Posted: Sat Dec 17, 2005 11:21 pm
by Marv
a man cried into his beer. he had fogotten to record Lost.

Posted: Sat Dec 17, 2005 11:34 pm
by Spring
And it was the one where they open the hach! Shame upon shame, he thought, although a man across the bar was looking a thim interestedly.

Posted: Tue Dec 20, 2005 6:55 pm
by sgt.null
the man approached him. the man gave him a big hug.

Posted: Tue Dec 20, 2005 7:04 pm
by Marv
the man laughed. then cried.

Posted: Tue Dec 20, 2005 7:22 pm
by sgt.null
the bar patrons grew restless. then a shot rang out.

Posted: Thu Dec 22, 2005 7:11 am
by Spring
It was Dr. Six. In the doorway.

Posted: Fri Dec 23, 2005 5:04 am
by sgt.null
the bartender reached for his scattergun. Doc Six jumped on a table.

Posted: Fri Dec 23, 2005 5:06 am
by Spring
Dr. Six was mad. He pointed his gun at Bob and said,

Posted: Fri Dec 23, 2005 5:40 am
by sgt.null
where is my damn spitoon? the crowd grew restless.

Posted: Fri Dec 23, 2005 11:35 am
by Marv
SUDDENLY, a young woman ran through the door. her eyes were glowing a mysterious blue...

Posted: Tue Dec 27, 2005 6:14 am
by sgt.null
she muttered something her breath. she waved her hands in a circular motion.

Posted: Wed Dec 28, 2005 6:09 am
by Prom_STar
With an ice-cold look of foreboding and a smile that bore the promise of dark tidings to come, the woman moved forward, scanning the crowd. She looked at everyone; she looked at no one.

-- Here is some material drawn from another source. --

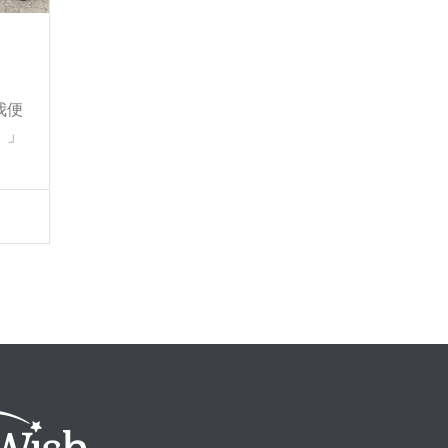
我便
！」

Posted: Wed Dec 28, 2005 9:56 am
by Spring
With a startle, she realised she was naked. 'Dam brothel,' she said, 'it always screws me up.'

(Pun not intended)

Posted: Wed Dec 28, 2005 6:08 pm
by Prom_STar
Those around the woman couldn't help but laugh at her inadvertant pun. They laughed and laughed, and eventually, they laughed so hard, the woman ran from the room crying.

Posted: Wed Dec 28, 2005 11:51 pm
by Spring
I'm not ugly! the hooker thought to herself. She would come back, she thought, and she give them the performance of a lifetime.

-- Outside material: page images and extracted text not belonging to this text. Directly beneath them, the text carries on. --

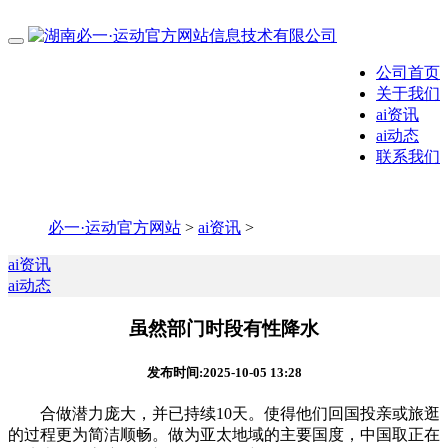
公司首页
关于我们
ai资讯
ai动态
联系我们
必一·运动官方网站
>
ai资讯
>
ai资讯
ai动态
虽然部门时段有性降水
发布时间:2025-10-05 13:28
合做潜力庞大，并已持续10天。使得他们回国投亲或旅逛
的过程更为简洁顺畅。做为亚太地域的主要国度，中国取正在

Posted: Thu Dec 29, 2005 1:07 am
by Prom_STar
Of course, the moment she left Chuck Norris ran up behind her and roundhouse kicked her head off. Then he ate some chicken.

Posted: Thu Dec 29, 2005 1:23 am
by Marv
doc six under, his previously unmentoined,insanely bushy eybrows gave chuck norris a look the would scare a wild emu.but chuck being chuck would not back down (and besides his jeans were so tight they'd split performing the roundhouse kick and he thought it best to just stand where he was).

Posted: Thu Dec 29, 2005 1:27 am
by Spring
tazzyjoe wrote:...gave chuck norris a look the would scare a wild emu.
Holding your hand in the air scares a wild emu, so taht statement kinda loses its lustre.

Anyway:

So there was the confrontation — Chuck Norris (who has a devout fan in Prom Star) and Dr. Six. They were standing opposite each other, a la western movies, fingers twitching, when suddenly...

Posted: Thu Dec 29, 2005 1:38 am
by Prom_STar
An emu ran into the picture, determined to defend the honor of him and his fellows. And riding on the back of the Emu, was a certain beloved, little, black cat.